The structure of the Turkish economy differs, on the other hand, from the German or French economies when it comes to the cost of energy. For decades, Germany and France enjoyed a huge competitive advantage vis-à-vis other economies through their access to relatively cheap energy, in the form of both nuclear energy and relatively cheap oil and natural gas imports. This allowed German and French businesses to allocate higher levels of investments in R&D. The Turkish economy, on the other hand, faced relatively much higher energy costs, without a nuclear energy industry to lower the energy cost burden.
Consequently, the Turkish economy and industry could only grow with a higher debt burden to finance the relatively higher cost of energy inputs. R&D was prohibitively expensive. Inevitably, this structural feature of the Turkish economy would result in boom periods of credit-fueled economic growth, followed by bust periods characterized by high levels of inflation. The credit cycle relied on policy interest rates as a lever to regulate the speed of the Turkish economy’s growth.

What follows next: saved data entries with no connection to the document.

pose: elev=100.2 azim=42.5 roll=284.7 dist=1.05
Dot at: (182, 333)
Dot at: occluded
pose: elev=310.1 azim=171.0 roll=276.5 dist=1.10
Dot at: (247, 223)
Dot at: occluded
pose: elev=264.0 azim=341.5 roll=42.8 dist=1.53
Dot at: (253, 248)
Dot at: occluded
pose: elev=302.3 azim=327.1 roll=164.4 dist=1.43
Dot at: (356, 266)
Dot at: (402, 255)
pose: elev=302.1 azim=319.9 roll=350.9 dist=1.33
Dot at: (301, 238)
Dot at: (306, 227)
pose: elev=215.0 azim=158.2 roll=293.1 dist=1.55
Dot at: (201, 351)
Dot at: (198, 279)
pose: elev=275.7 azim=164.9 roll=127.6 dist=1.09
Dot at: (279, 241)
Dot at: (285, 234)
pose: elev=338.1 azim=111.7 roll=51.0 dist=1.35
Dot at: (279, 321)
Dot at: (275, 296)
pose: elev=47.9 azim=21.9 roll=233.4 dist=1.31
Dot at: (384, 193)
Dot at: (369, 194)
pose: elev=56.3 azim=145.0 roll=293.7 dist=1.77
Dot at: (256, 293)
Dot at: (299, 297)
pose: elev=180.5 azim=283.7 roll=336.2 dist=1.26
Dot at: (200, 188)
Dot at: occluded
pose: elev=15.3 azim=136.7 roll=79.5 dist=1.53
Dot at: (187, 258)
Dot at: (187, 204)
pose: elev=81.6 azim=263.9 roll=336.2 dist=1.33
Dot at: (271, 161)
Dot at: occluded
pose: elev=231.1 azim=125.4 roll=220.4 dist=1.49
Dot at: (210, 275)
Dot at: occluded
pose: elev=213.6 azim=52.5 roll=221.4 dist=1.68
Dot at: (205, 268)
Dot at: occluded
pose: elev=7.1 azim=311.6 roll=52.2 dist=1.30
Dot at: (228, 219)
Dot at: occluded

Solutions for Türkiye's inflation problem
The perennial choice Turkish policy-makers face is simple: a sharp rise in policy interest rates or maintaining the flow of easy credit to the economy. The benefit of the former option is that there would be no inflation, but there also would not be any economic growth either -- with commensurately high levels of unemployment. The benefit of the latter option is that while there would be inflation, there would also be economic growth with high levels of employment. A policy-maker would not surprisingly choose the latter option, as the former option would certainly decapitate the economy and result in a severe and prolonged economic recession.
In the meanwhile, a paradigm shift could be achieved by finding a fix to the structural problem hobbling the Turkish economy, namely, higher energy costs. A variety of measures could be explored: expediting the completion of nuclear energy power plants, facilitating the extraction of oil and natural gas from the proven reserves of the offshore Black Sea fields and so on.
The “unorthodox” Russian policy response to the Western economic sanctions, engineered predominantly by Dr. Sergey Glazyev, proves that the traditional interest-rate policy response to combat inflation may be increasingly redundant in a world marked by the rise of multi-polarity, with growing cracks in the post-Bretton Woods global fiat currency architecture.